*WORK TASK*: Omitting the pictures, output all of the records precisely as written.
+++ TASK INPUT
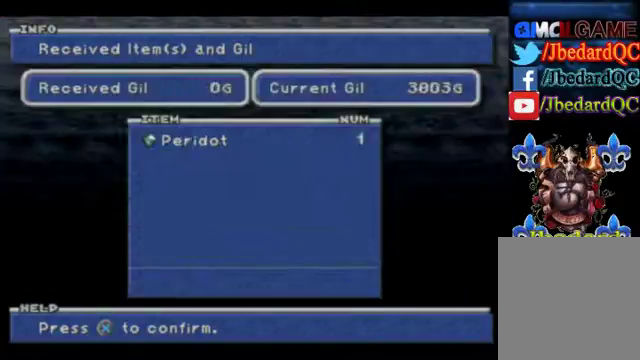
Gameplay with a controller (Xbox layout); each line is a JSON object with the inputs held at the frame after it. "events" lists button and stick changes between this image and that frame as [ms after this image, input, new state], when the widget could be followed in between. Not read: L3 R3 right_stick.
{"buttons": [], "left_stick": "center", "events": [[40, "A", "down"], [120, "A", "up"], [200, "A", "down"], [320, "A", "up"]]}
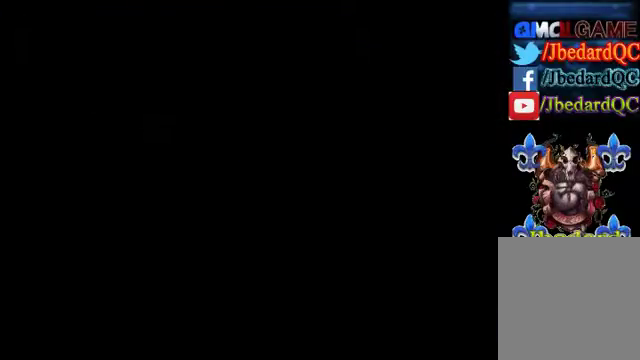
{"buttons": [], "left_stick": "center", "events": []}
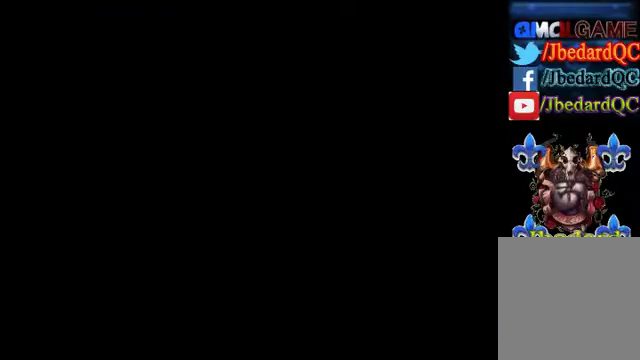
{"buttons": [], "left_stick": "center", "events": []}
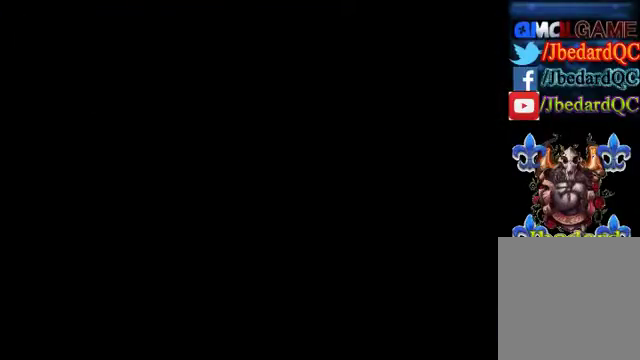
{"buttons": [], "left_stick": "center", "events": []}
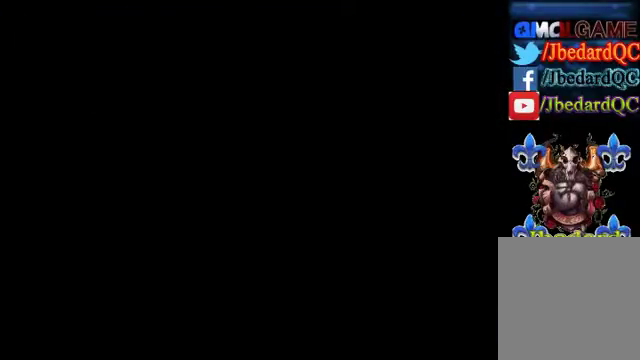
{"buttons": [], "left_stick": "center", "events": []}
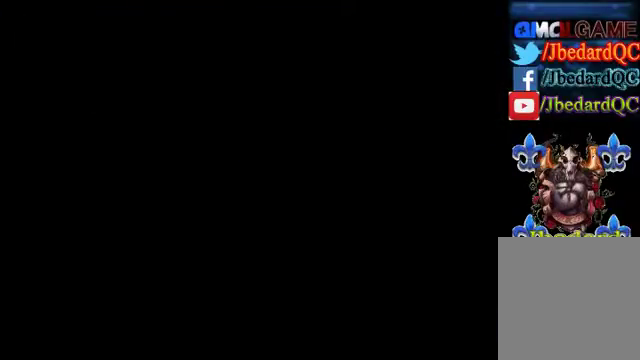
{"buttons": [], "left_stick": "center", "events": []}
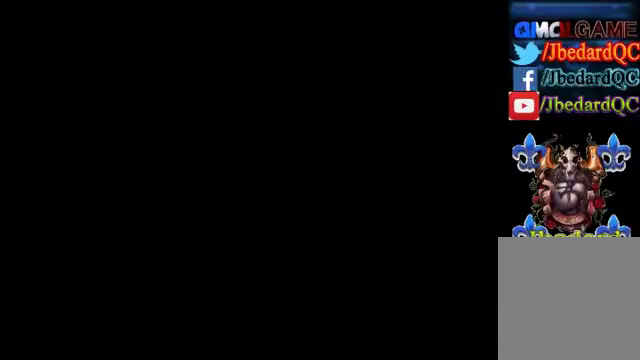
{"buttons": [], "left_stick": "center", "events": []}
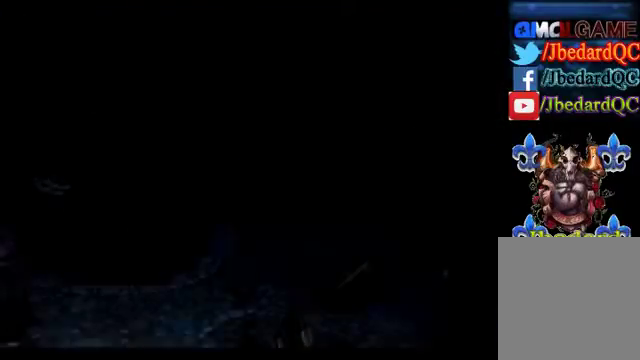
{"buttons": [], "left_stick": "center", "events": []}
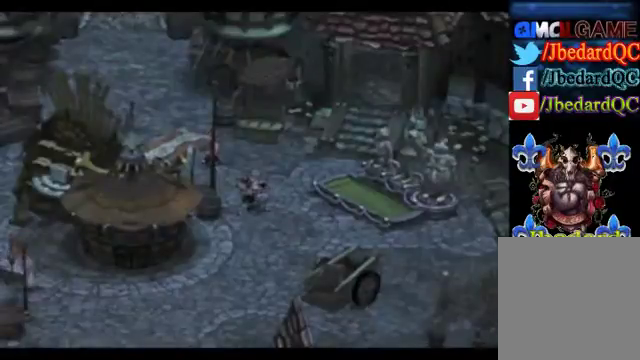
{"buttons": [], "left_stick": "center", "events": []}
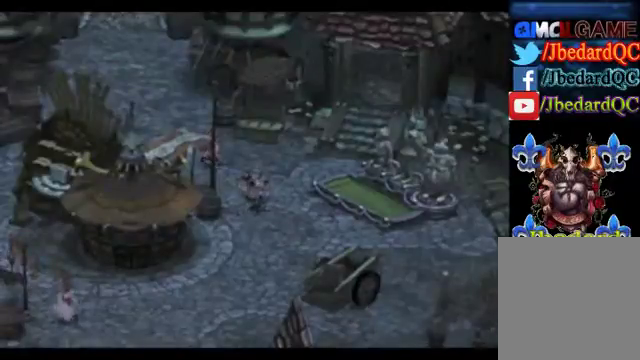
{"buttons": [], "left_stick": "center", "events": []}
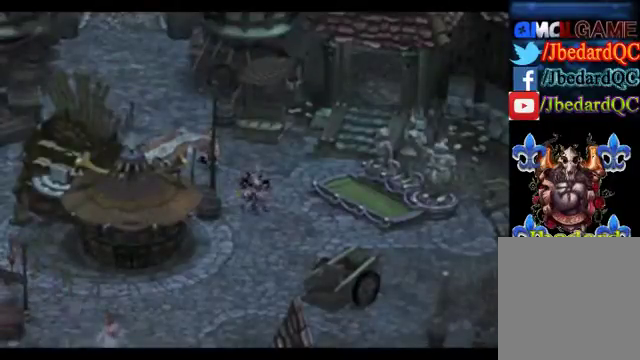
{"buttons": [], "left_stick": "center", "events": []}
++++++
*SOLUTION BELOW*:
Gameplay with a controller (Xbox layout); each line is a JSON object with the inputs held at the frame after it. "events" lists button and stick changes between this image and that frame as [ms after this image, input, new state], when the widget could be followed in between. Not read: L3 R3 right_stick.
{"buttons": [], "left_stick": "center", "events": [[40, "A", "down"], [120, "A", "up"], [200, "A", "down"], [320, "A", "up"]]}
{"buttons": [], "left_stick": "center", "events": []}
{"buttons": [], "left_stick": "center", "events": []}
{"buttons": [], "left_stick": "center", "events": []}
{"buttons": [], "left_stick": "center", "events": []}
{"buttons": [], "left_stick": "center", "events": []}
{"buttons": [], "left_stick": "center", "events": []}
{"buttons": [], "left_stick": "center", "events": []}
{"buttons": [], "left_stick": "center", "events": []}
{"buttons": [], "left_stick": "center", "events": []}
{"buttons": [], "left_stick": "center", "events": []}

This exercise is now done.